After a multi-year run of disappointing investors, the Global X Uranium ETF (NYSEArca: URA), which tracks uranium miners, started 2017 on fire. For the first couple of months of the year, URA looked as though it was legitimately snapping out of its lengthy slide, but much of URA’s good work has recently been undone.
In fact, the largest uranium ETF has tumbled nearly 20% since its first-quarter high, paring its year-to-date gain to 13% along the way. Worse yet, some traders and technical analysts see more downside coming for URA and uranium stocks.

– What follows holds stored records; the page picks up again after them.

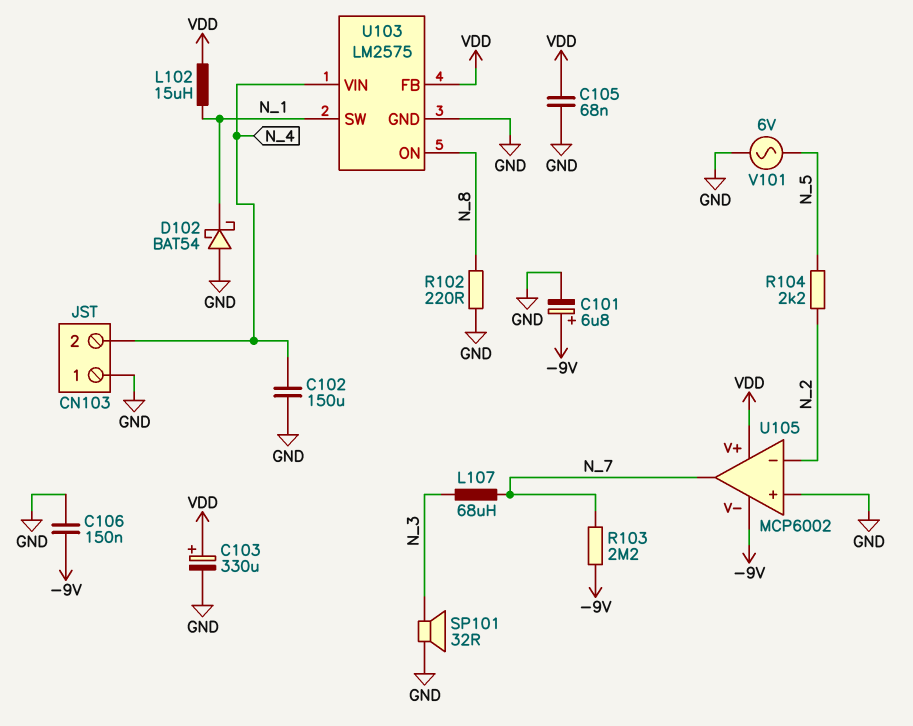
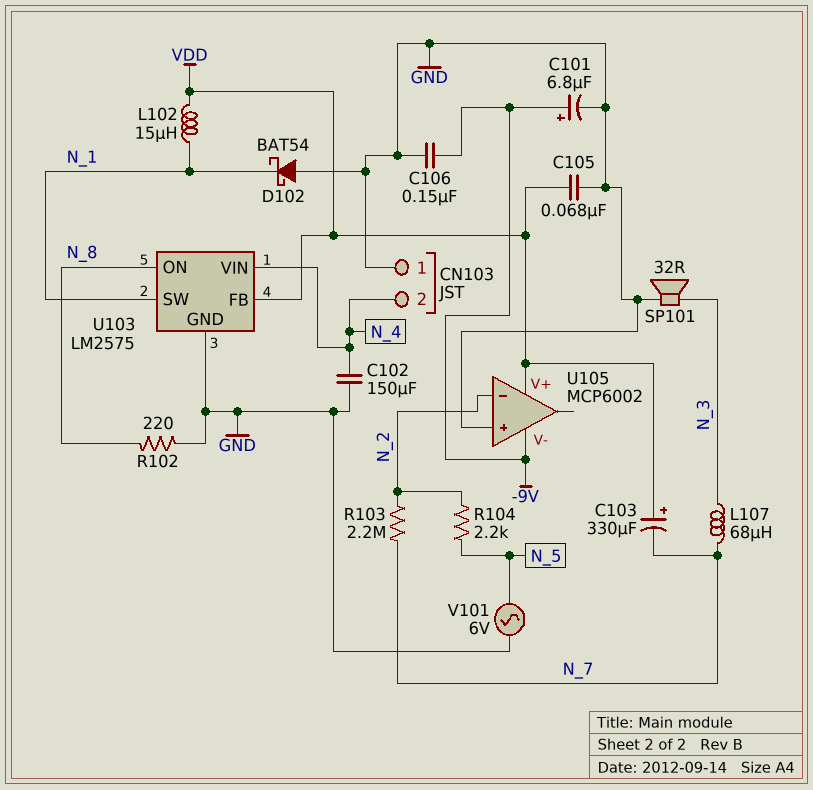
C103: 330uF (plus VDD, minus GND) -> 330uF (plus VDD, minus N_7)
R103: 2.2M (-9V, N_7) -> 2.2M (N_2, N_7)
U105 pin out: N_7 -> none

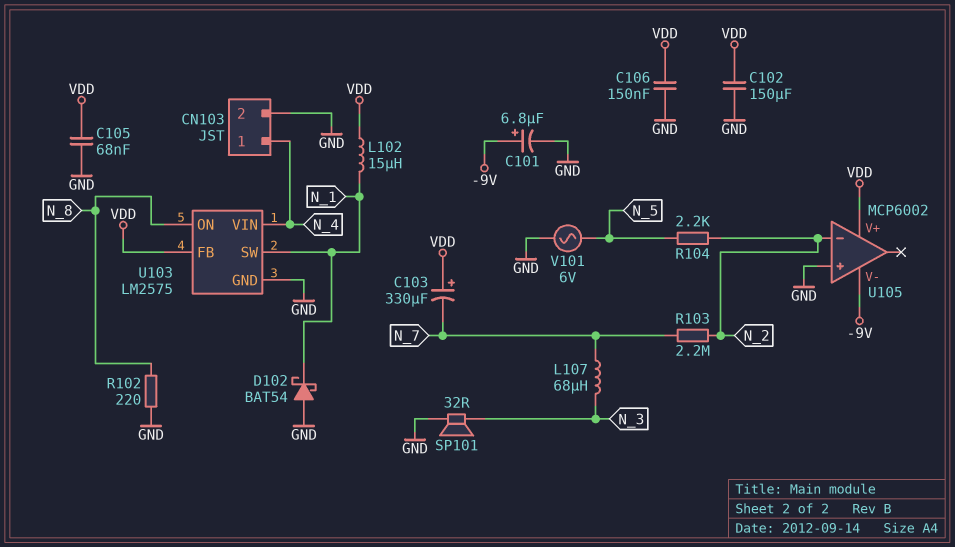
C102: 150uF (GND, N_4) -> 150uF (GND, VDD)
C106: 150nF (-9V, GND) -> 150nF (GND, VDD)
CN103 pin 1: GND -> N_4
CN103 pin 2: N_4 -> GND

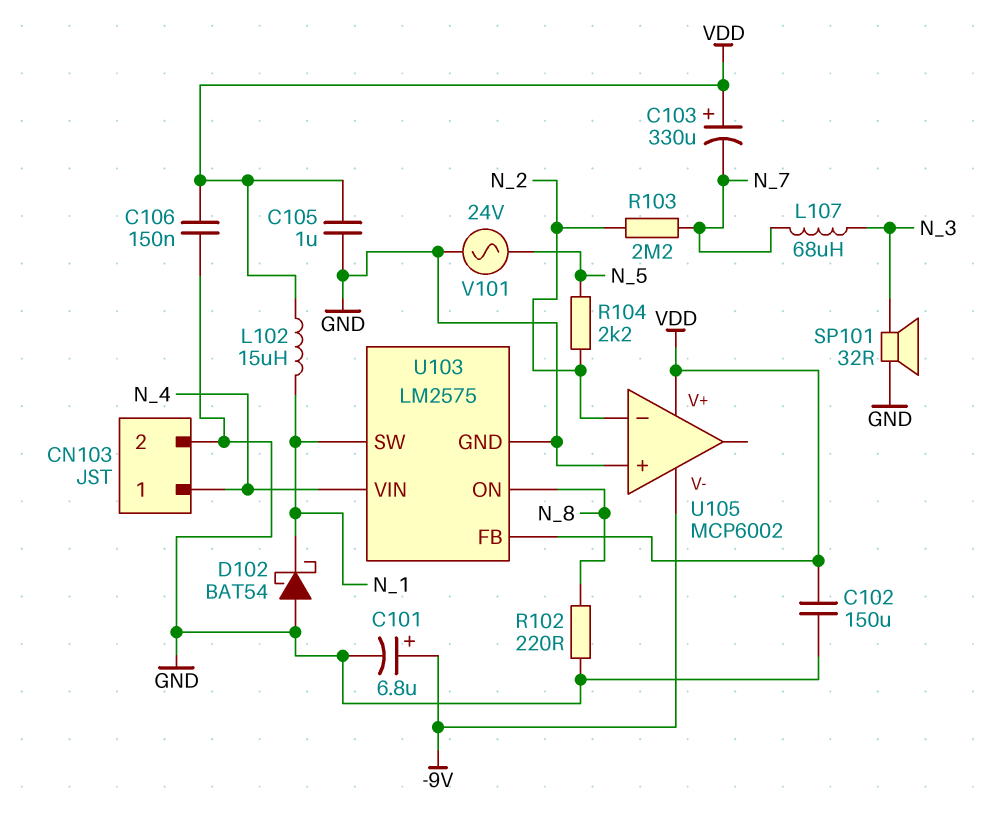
C105: 68nF (GND, VDD) -> 1uF (GND, VDD)
V101: AC 6V (GND, N_5) -> AC 24V (GND, N_5)

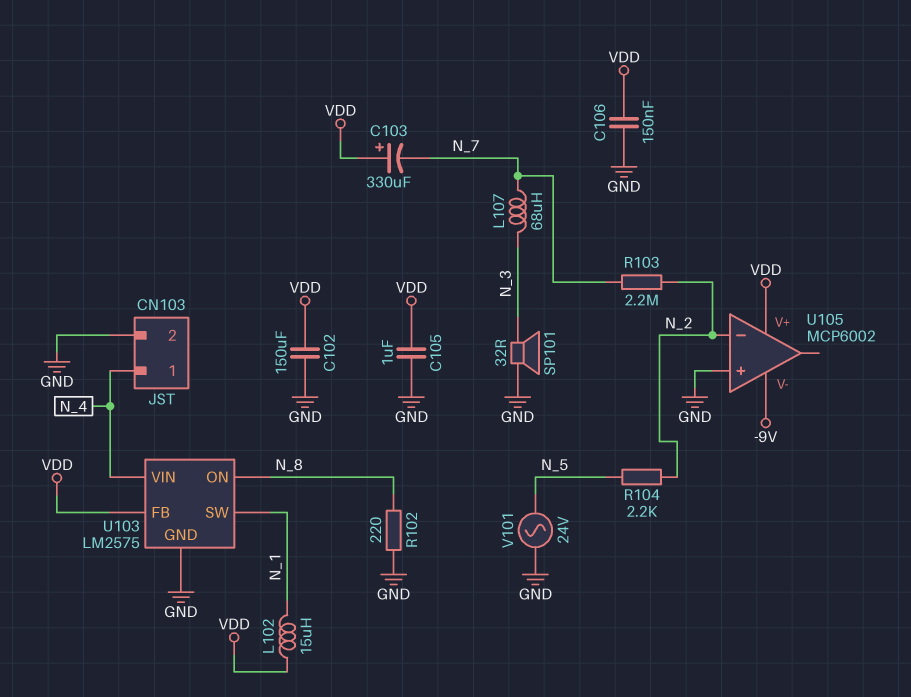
C101: 6.8uF (plus -9V, minus GND) -> none
D102: schottky BAT54 (A GND, K N_1) -> none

Adding to the recent pressure on URA is that uranium prices continue tumbling. As is the case with other mining equities stocks and ETFs, rare are the occasions when these investments rise while the material they mine loses value. Some technicians view $15 as critical for URA. Unfortunately, the ETF recently violated that important price point.
“Interestingly, the importance of 15 points is not only visible in terms of URA’s chart structure it also has importance from a Fibonacci retracement point of view. According to InvestingHaven, Fibonacci retracments are certainly not a leading indicator, but it rather has a secondary importance (or even lower). In this case, however, the Fibonnaci retracement level has exactly the same outcome as our chart perspective. In other words, it is another confirmation, from a different angle, of the decisive value of 15 points in URA,” according to ETF Daily News.
Earlier this year, uranium prices saw temporary relief after U.S. and five other permanent United Nations Security Council members backed plans for Iran to receive a 116 metric tons of natural uranium, with a huge shipment of natural uranium from Russia.
Another ETF for accessing the nuclear trade is the VanEck Vectors Uranium+Nuclear Energy ETF (NYSEArca: NLR), which takes a broader approach, including exposure to large and more stable utilities.
“URA has fallen rather sharp in February and March. However, the decline is losing steam now. There is a probability that the decline stops at this point. Uranium mining bulls really want to see current no break below current price levels. Although uranium miners are still bullish at this point, as they are just 2 percent below 15 points, it is absolutely mandatory that the decline stops right here,” according to ETF Daily News.